= PROVIDED PASSAGE =
⁂

# I think petsmart screwed me



## flaxcrack (May 23, 2006)

Ello all. I have bad news I think, but I'm not for sure. You tell me what you think. I have a 12 Gallon tank with all of the works. The tank is decorated with black lava rocks to fill the bottom and about 4 12in plants and 2 6in plants, all fake of course. This setup is home to my 1.5in and .5in Jack Dempsey.

The bad news is I had an algae break out, a very bad break out. So I went to Petsmart to consult the fish gods and they said: Hey! You need two Algae Eaters (Not Pleco's). One is gold and the other is a grey and white. They both look more like an Eel than a fish. Regardless, they also sold me some feeder fish, which was neat to watch the larger Jack eat.

The Algae Eaters are munching away all of the algae, which is really neat, but the big Jack likes to chase them. They look like they can hold their own, but I don't want a blood bath. What should I do?


----------



## Guest (May 23, 2006)

hahaha! The fish gods at PetSmart?

...that's a funny one.

-jack dempsey's get huge and are very aggressive, so a 12 gallon is way too incredibly small for them for life.
-how long has your tank been running? is it cycled?
-what do you mean by "it has all the works"?
-What are your tank parameters? (ammonia, nitrites, nitrates, ph, etc)


----------



## flaxcrack (May 23, 2006)

Great! Some one gets my humor.

The tank is about 1 year old. I had just a Pleco in it for a year. He died, poor thing...Don't know what happenend, it just went belly up.

All of the works means that here is some decor and fake plants. Everything it needs to provide thick cover for all four fish.

⁂

= DATASET EXCERPTS =
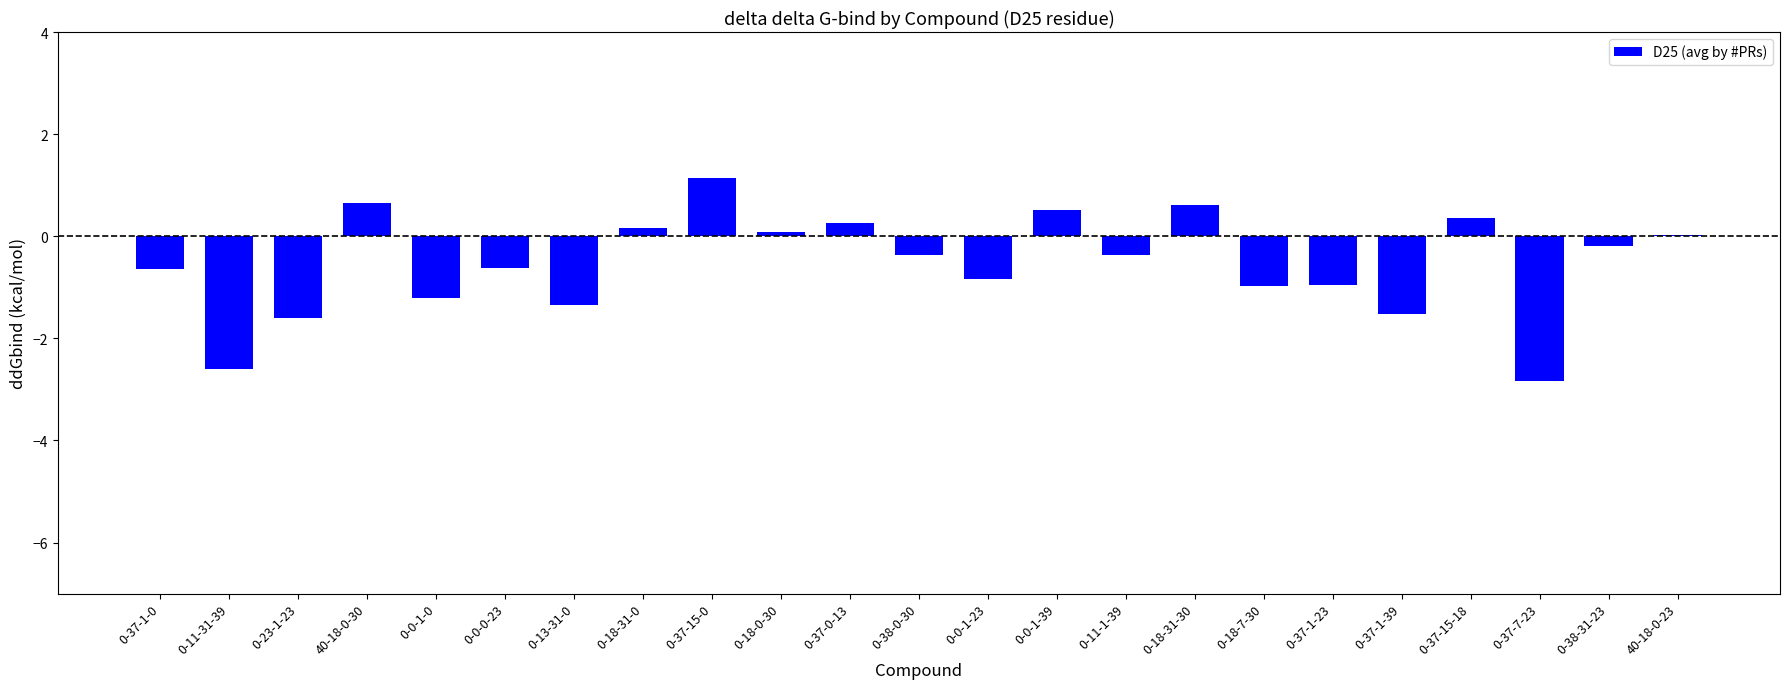

What is the maximum value shown in the chart?

1.1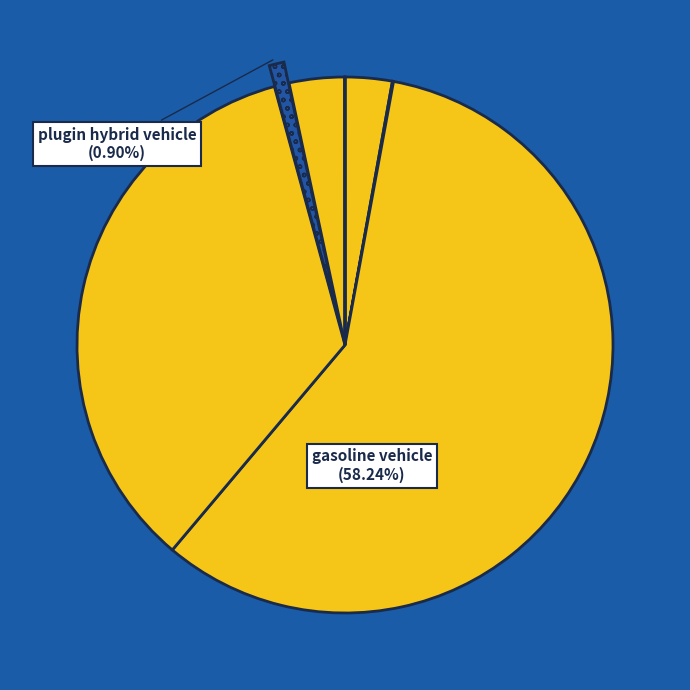

How many slices are in this pie chart?

7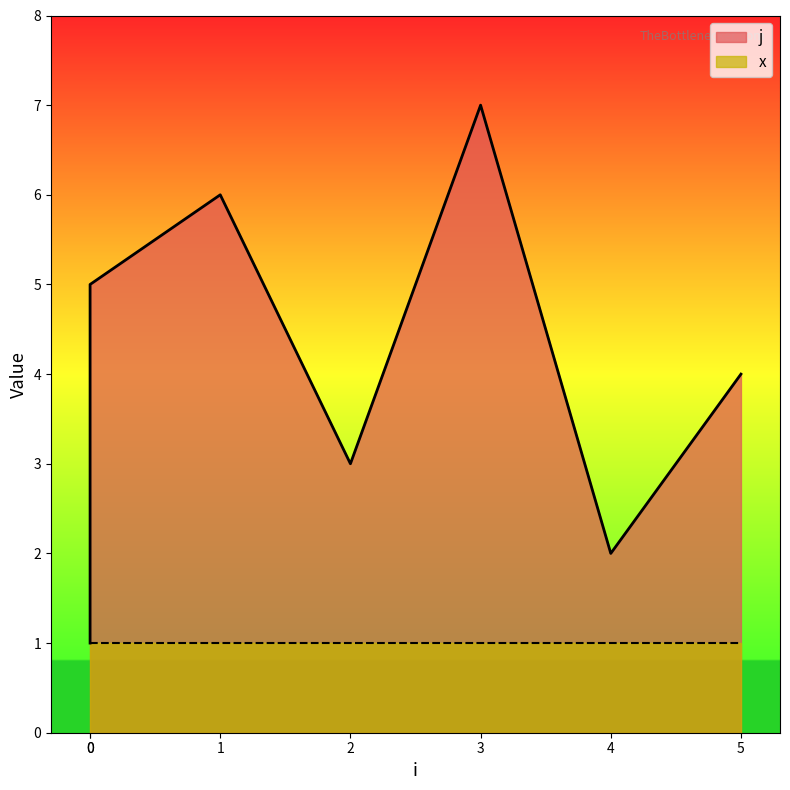

True or false: the data shows 1 at 3.

False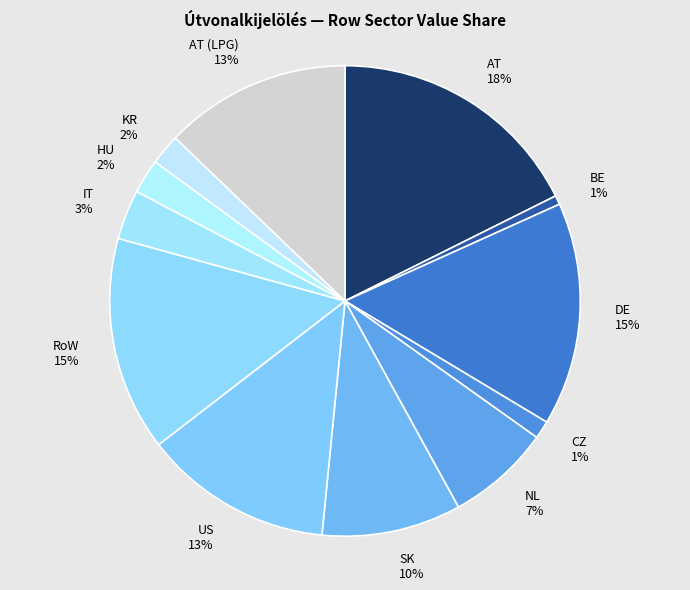

Is the sum of CZ and NL greater than half?

No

⁂

= DESCRIPTION OF THE TASK =
Retype the passage from the algae eater thread above, starting at "-how long has" and ending at "went belly up.".

= WRITTEN REPLY =
-how long has your tank been running? is it cycled?
-what do you mean by "it has all the works"?
-What are your tank parameters? (ammonia, nitrites, nitrates, ph, etc)


----------



## flaxcrack (May 23, 2006)

Great! Some one gets my humor.

The tank is about 1 year old. I had just a Pleco in it for a year. He died, poor thing...Don't know what happenend, it just went belly up.